### 练习题
• 1. 请说出关于Spark操作Hive的文档中提到的两种操作方式。
• 2. 请从关于Spark操作Hive的文档的最后一句之后接着往下写。

### 原始文档
───

Spark 操作Hive可以采用两种方式,一种是在Spark-sql中操作Hive表,另一种是通过Hive 的MetaStore在IDEA中操作Hive表,接下来分别介绍这两种方式
$SPARK_HOME/bin/spark-sql
spark-sql (default)> show databases;
databaseName
company
default
Time taken: 0.024 seconds, Fetched 11 row(s)
spark-sql (company)> select * from score;
id name subject
1 tom ["HuaXue","Physical","Math","Chinese"]
2 jack ["HuaXue","Animal","Computer","Java"]
3 john ["ZheXue","ZhengZhi","SiXiu","history"]
4 alice ["C++","Linux","Hadoop","Flink"]
进行如上测试,说明测试成功。

───

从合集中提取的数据
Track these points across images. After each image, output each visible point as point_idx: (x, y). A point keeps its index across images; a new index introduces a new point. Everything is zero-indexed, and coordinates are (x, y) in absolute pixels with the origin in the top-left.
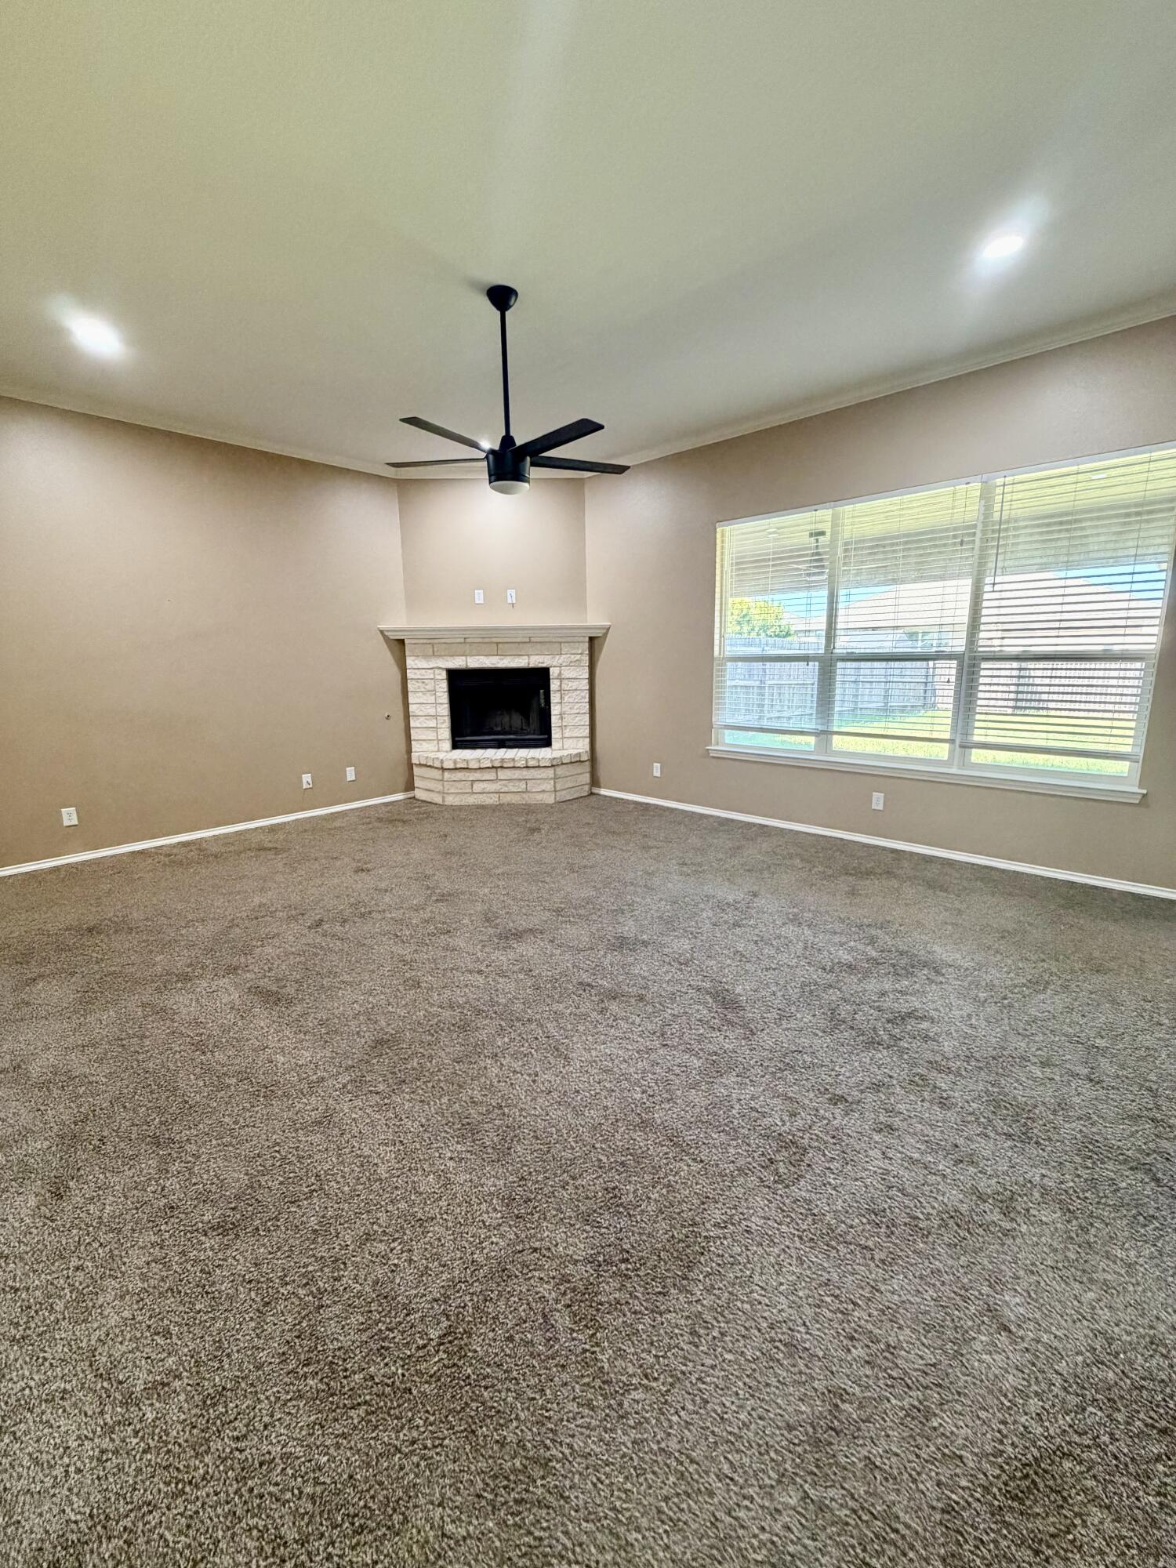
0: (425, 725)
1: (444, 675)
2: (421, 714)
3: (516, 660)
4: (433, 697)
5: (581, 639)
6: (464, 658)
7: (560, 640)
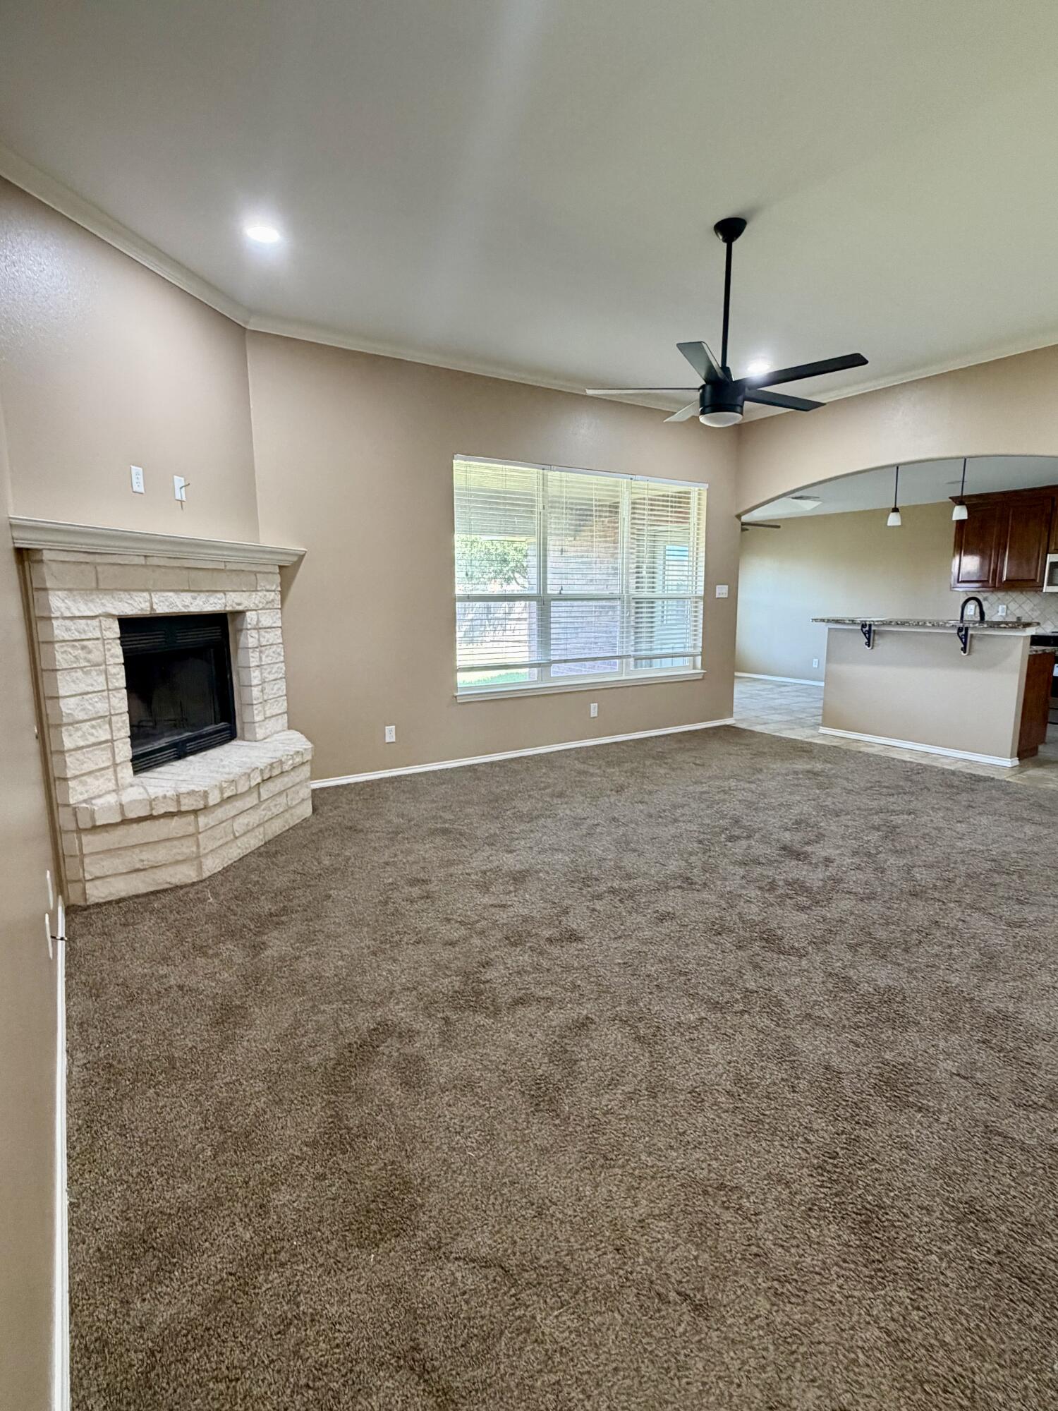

───

### 参考答案
• 1. 一种是在Spark-sql中操作Hive表,另一种是通过Hive的MetaStore在IDEA中操作Hive表。

• 2.
在上一步配置的基础上书写Spark代码打包到集群中运行
读取本地文件写入Hive表中
/**
* 读取本地文件写入Hive表中
*/
object SaveToHiveTable {
def main(args: Array[String]): Unit = {
val spark = SparkSession.builder()
.appName(this.getClass.getSimpleName)
// 开启Hive支持
.enableHiveSupport()
// 配置Hivewarehouse地址
.config("spark.sql.warehouse.dir","hdfs:///user/hive/warehouse")
.getOrCreate()
// 读取文件
val rawRdd = spark.sparkContext.textFile("file:///home/hadoop/data/spark/course.txt")
import spark.implicits._
val frame = rawRdd.map(line => {
val splits = line.split(",")
(splits(0), splits(1), splits(2))
}).toDF("id", "cour", "score")
// 创建临时表
frame.createOrReplaceTempView("score")
// 采用Insert into的方式可以避免发生FileFormart的错误
spark.sql("insert into spark.course select id,cour,score from score")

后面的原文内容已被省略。